Por isso há esperança! E nela se inclui a capacidade de concretizar as recomendações da OCDE acerca da prospetiva de desenvolvimento de longo prazo da economia do mar, designadamente:

  • Promovendo a cooperação internacional nos domínios da ciência e tecnologia do mar, como um meio para estimular a inovação e fortalecer o desenvolvimento sustentável da economia do mar. Preconiza-se, essencialmente, a orientação dos esforços de cooperação para a transferência de tecnologia e de conhecimento, entre os Países mais desenvolvidos e os de menor nível de desenvolvimento. Este é, aliás, um dos principais elementos de mudança no paradigma internacional da ajuda ao desenvolvimento, em substituição de um modelo baseado essencialmente na ajuda financeira dos Países desenvolvidos aos Países em vias de desenvolvimento. O desenvolvimento sustentável dos Países é visto hoje como um desafio universal, onde o sentido de responsabilidade coletiva constitui um elemento motor. É também com esse sentido, perante um desafio só gerível com a alavancagem de triliões de dólares por parte do setor privado, aos quais se associarão os apenas possíveis biliões de dólares de contribuição pública, que o setor privado deverá assumir o papel charneira na implementação das bases e na concretização deste modelo de desenvolvimento.
  • Fortalecendo a capacidade para uma gestão integrada do Oceano, desenvolvendo mecanismos de análise económica e ferramentas de gestão, e intensificando os esforços para avaliar a eficácia do investimento público e privado. Tal deverá incluir, também, a melhoria da base metodológica e estatística, a nível nacional e internacional, para medir o desempenho da economia do mar e sua contribuição para a economia global, bem como de previsão e avaliação de futuras alterações àquela Deve, igualmente, promover a inovação nas estruturas e nos processos de governação, e no envolvimento das partes interessadas – os clusters – de modo a que seja possível exercer-se uma gestão mais integrada, eficaz, eficiente e inclusiva. A este respeito, é de inteira justiça afirmar que Portugal realizou nos últimos anos importantes peças deste trabalho, nos domínios das estratégias marinhas, do ordenamento e gestão do espaço marítimo, da análise socioeconómica do mar e da base metodológica e estatística nacional, de que saliento a criação da Conta Satélite do Mar e a utilização dos instrumentos financeiros públicos orientados para este propósito. Porém, o setor privado tarda em afirmar-se como um motor mais capacitado para a promoção do desenvolvimento, e o setor público tarda, igualmente, em afirmar-se como maior facilitador do mesmo, ao prolongarem-se os processos de decisão e condicionarem-se os níveis de investimento.

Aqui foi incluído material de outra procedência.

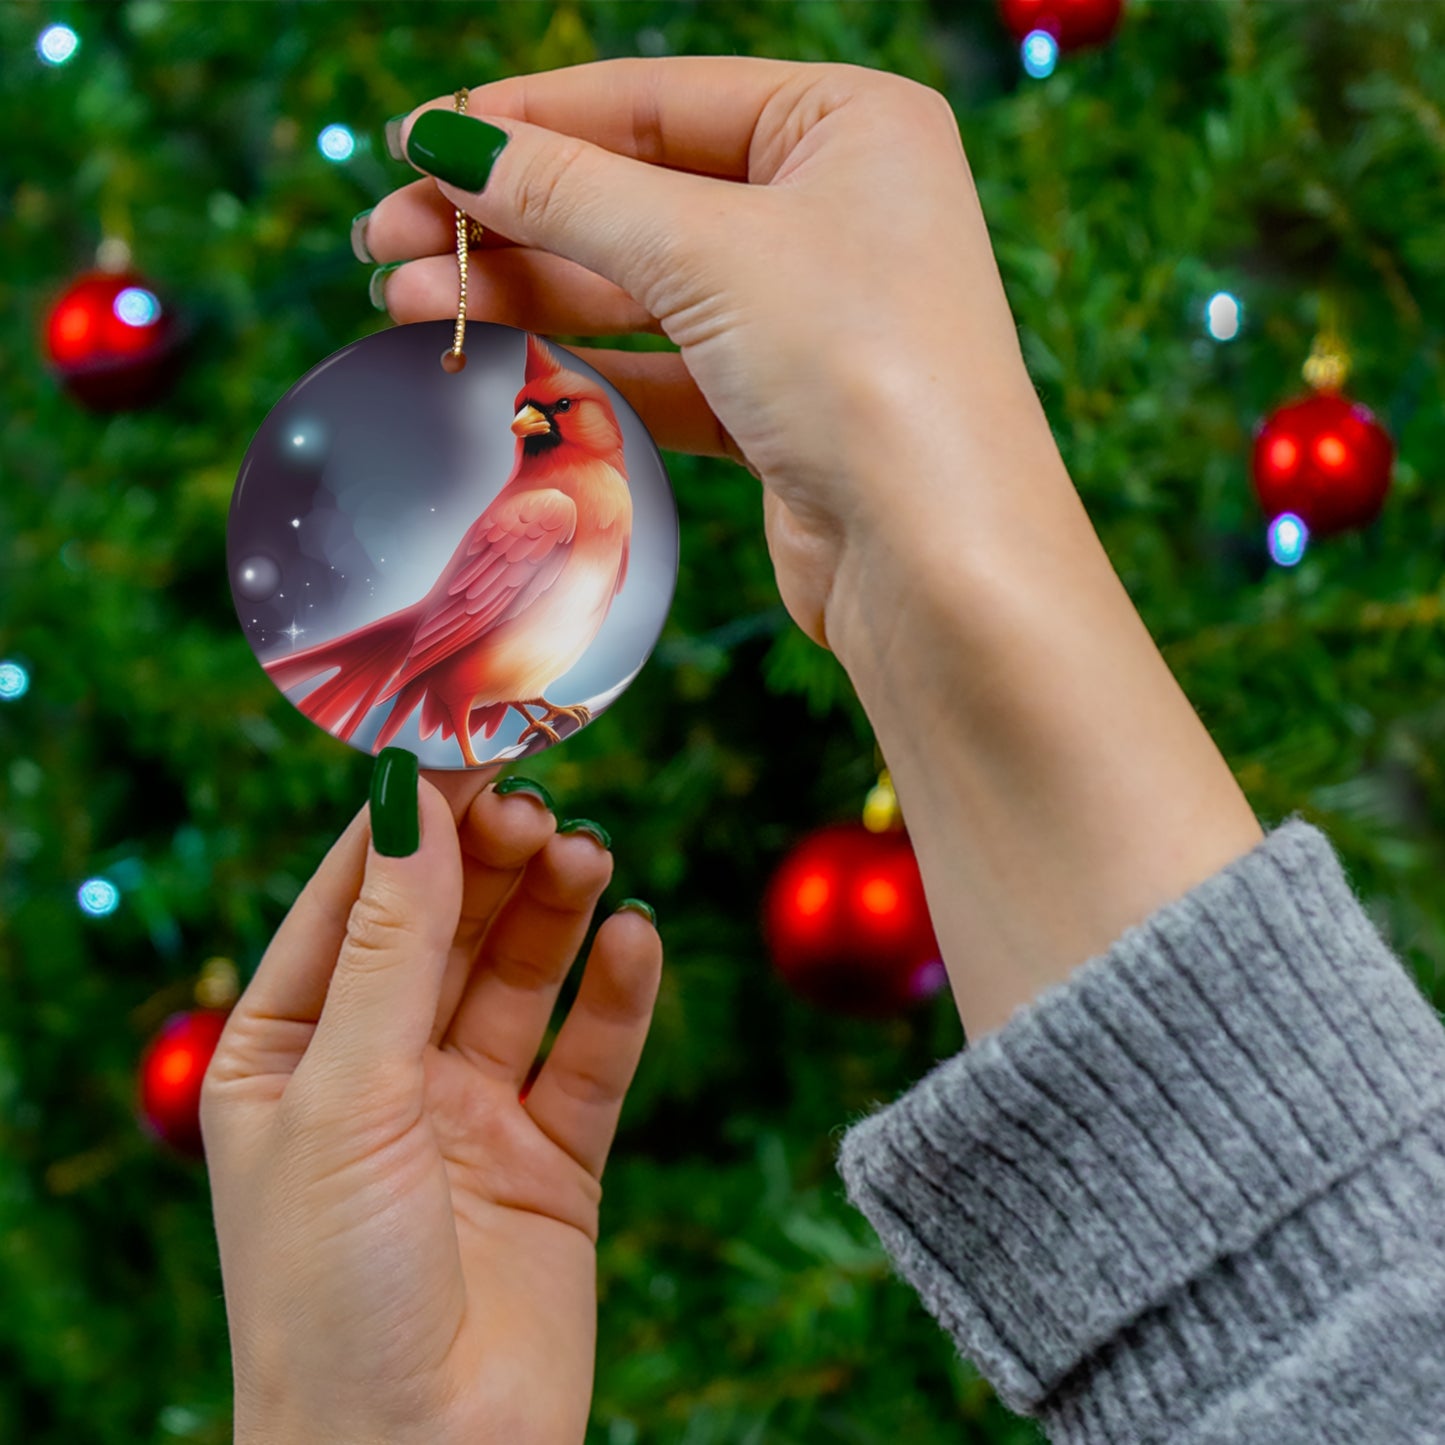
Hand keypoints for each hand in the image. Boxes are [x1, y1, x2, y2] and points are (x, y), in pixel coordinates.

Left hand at [201, 764, 661, 1444]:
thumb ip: (391, 946)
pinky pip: (591, 1055)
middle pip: (447, 927)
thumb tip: (411, 798)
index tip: (467, 746)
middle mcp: (380, 1072)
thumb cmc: (331, 1294)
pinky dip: (617, 994)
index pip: (352, 901)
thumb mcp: (346, 1096)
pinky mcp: (552, 1158)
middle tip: (540, 810)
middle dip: (491, 863)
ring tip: (589, 859)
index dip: (409, 823)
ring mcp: (469, 1113)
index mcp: (289, 1052)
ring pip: (522, 977)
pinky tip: (635, 941)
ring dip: (555, 912)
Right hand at [362, 56, 1057, 658]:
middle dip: (507, 218)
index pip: (654, 100)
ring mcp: (809, 313)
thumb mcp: (706, 251)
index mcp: (847, 124)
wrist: (938, 562)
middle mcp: (834, 209)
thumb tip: (448, 140)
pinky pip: (664, 365)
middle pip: (636, 194)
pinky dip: (585, 364)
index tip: (414, 141)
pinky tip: (498, 359)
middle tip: (384, 240)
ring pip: (640, 286)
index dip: (526, 120)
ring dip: (525, 292)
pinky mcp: (782, 406)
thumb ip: (570, 192)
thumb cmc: (860, 370)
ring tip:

É de admitir uma maior promoção de redes, à medida que o setor privado vai ganhando consciência do seu papel incontornável na prossecução dos Objetivos do Desenvolvimento Sustentável das Nações Unidas. Convirá salientar que o papel da economia do mar neste contexto extravasa o objetivo especificamente criado para os oceanos e pode situar-se, também, nos planos da irradicação da pobreza e da fome, do trabalho digno e do crescimento económico, da produção e do consumo sustentáveis, ou da ação climática, para citar apenas alguns e relevar a enorme importância desta economia num contexto global e abrangente.

Em jeito de recomendação, necessariamente geral, acerca do estimulo e da promoção da economia do mar para o futuro, sintetizaria o seguinte:

  • Orientar em grande escala o esforço de inovação para o mar, como o grande espaço de oportunidade e esperança para o bem-estar e o crescimento;
  • Descriminar positivamente as atividades marítimas emergentes, orientando o financiamento e abrindo caminho para a sua necessária afirmação;
  • Capacitar as pessoas para as atividades do mar;
  • Alinhar o modelo de desenvolvimento no mar com os Objetivos do Desenvolvimento Sustentável;
  • Afirmar o papel do setor privado na implementação da Agenda 2030 das Nações Unidas alinhada com os Objetivos do Desenvolvimento Sustentável;
  • Promover a cooperação internacional em todas as ações acima referidas.